Let op: ik blijf ervan overtuigd dat technologie een essentiële rol zal hebben in het oplossen van zowat alle maatschappelijke uitdagingen. Maar dan moeten we wel de randvoorwaarden en uitgangspunten scherp definiëren. Bijvoorbeeld: hoe vinden we een optimaal evenwicht tussen individuele en collectieve mobiliteit? En tussen eigen voertuigen en deelsystemen?

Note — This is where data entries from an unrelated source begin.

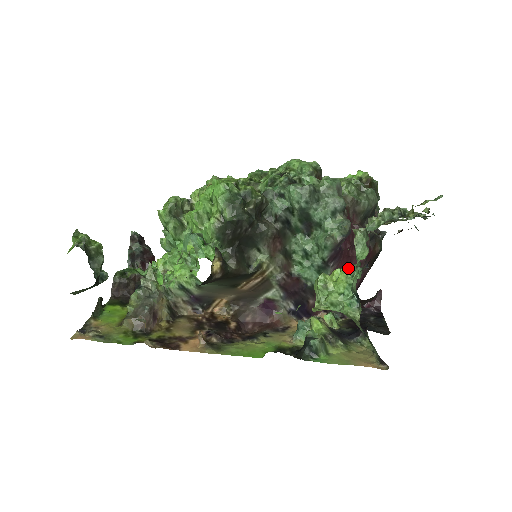
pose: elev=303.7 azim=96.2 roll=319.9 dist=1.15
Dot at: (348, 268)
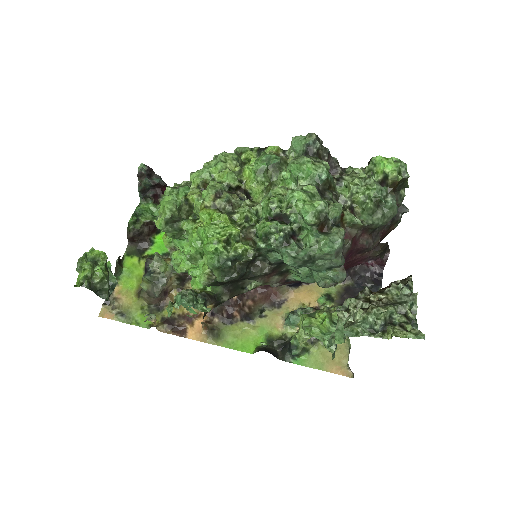
Dot at: (349, 265)
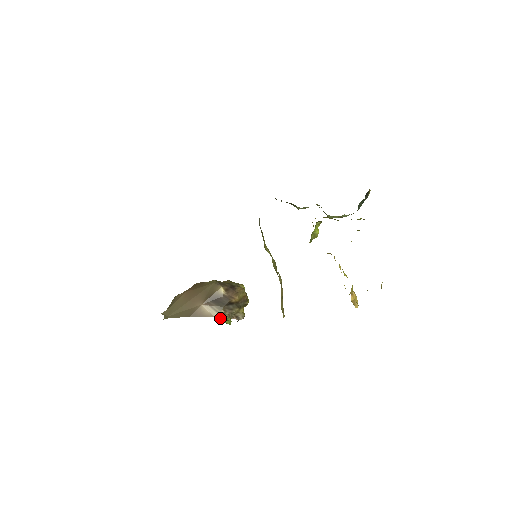
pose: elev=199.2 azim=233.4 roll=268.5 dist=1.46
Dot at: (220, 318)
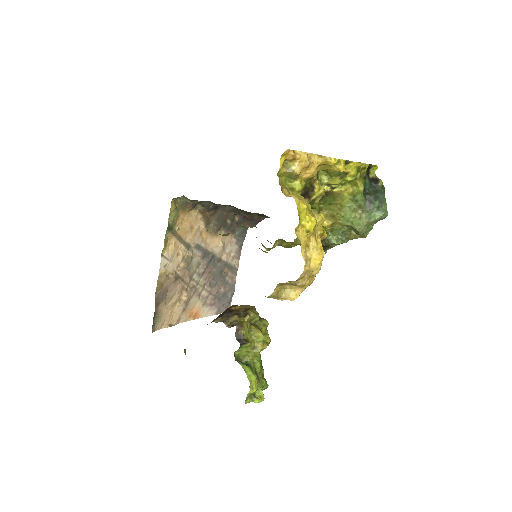
Dot at: (258, 399)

Enrique Peñalosa, voormalig burgemeester van Bogota, stelt dat de meest ontwikkelde landen niet gekenmerkt worden doordat de armste mensen een auto hebben, maar doordat de rijkste mensen het openbaar vervoer nemen. Japan is daarin voor mij nog altijd een koploper. Met treinen die zelfs over lange afstand rijden met een frequentie van tien minuten en zo goed als altijd stipt op tijd zijn. Dergelijke oplossingen zullen essentieel zijn om ons van de ene naar de andere bewoonde kom te verplaatsen. Ook voor zelfrijdende auto’s zie ik voor deze langere verplaatsingen duidelijk een toekomst. En als de auto dan grotendeels verdwijnt uit de bewoonde kom kunnen andere vormen van transport daar aan belang winnen. Kortom: voor de duurzaamheid van onze mobiliteit zou het een zegen zijn als we oplossingen vinden waarvoor niemand nog een rijbewijs nodig heeft.

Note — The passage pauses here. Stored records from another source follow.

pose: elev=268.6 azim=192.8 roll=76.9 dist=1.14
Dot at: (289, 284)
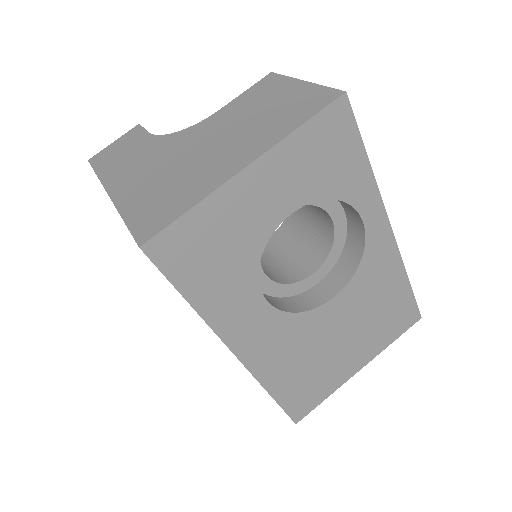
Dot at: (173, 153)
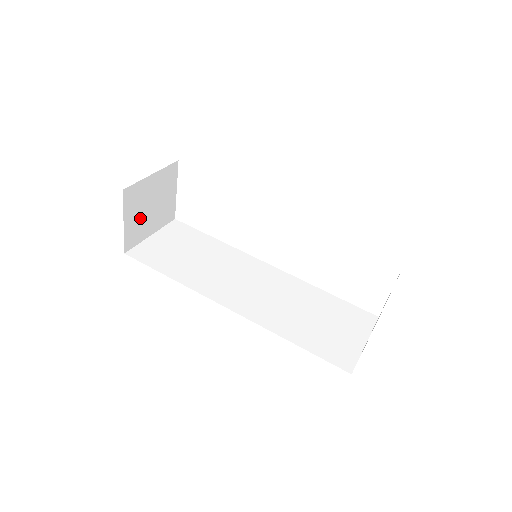
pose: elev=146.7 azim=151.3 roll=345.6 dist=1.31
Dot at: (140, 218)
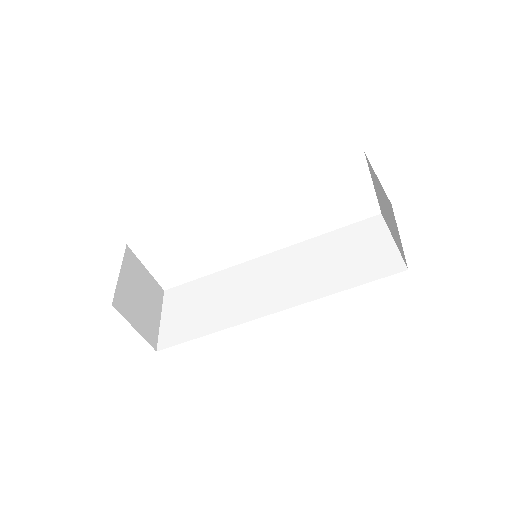
Dot at: (142, 314)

Deze bijdrage is een antwoord op de vraag 'waar bent u anders over gaan nadenken?' van Beste-ID, een stichting die als doel heeft de intellectuele uitwisseling in Nederland en Vlaanderen te versterken. De vraag werd beantwoord door 75 vooraanstaande wetenschappers en denkers, uit alle disciplines. Deze bijdrage verscheen ook op Knack.be.
Jan Adriaenssens is directeur publieke technologie bij imec. Hij onderzoekt welke rol technologie constructief kan spelen in de maatschappij. Jan studeerde wiskunde in Antwerpen en filosofie in Londen. Hij deed vervolgens ervaring op met wetenschaps- en innovatiebeleid bij de Vlaamse overheid. Hij ging vervolgens aan de slag bij het onderzoekscentrum iMinds, dat in 2016 fuseerde met het onderzoekscentrum imec, waar hij begon als directeur van het City of Things programma. Als directeur publieke technologie geeft hij richting aan het technologisch onderzoek van imec in samenwerking met de publieke sector, bijvoorbeeld over onderwerpen zoals steden, duurzaamheid, mobiliteit en logistiek.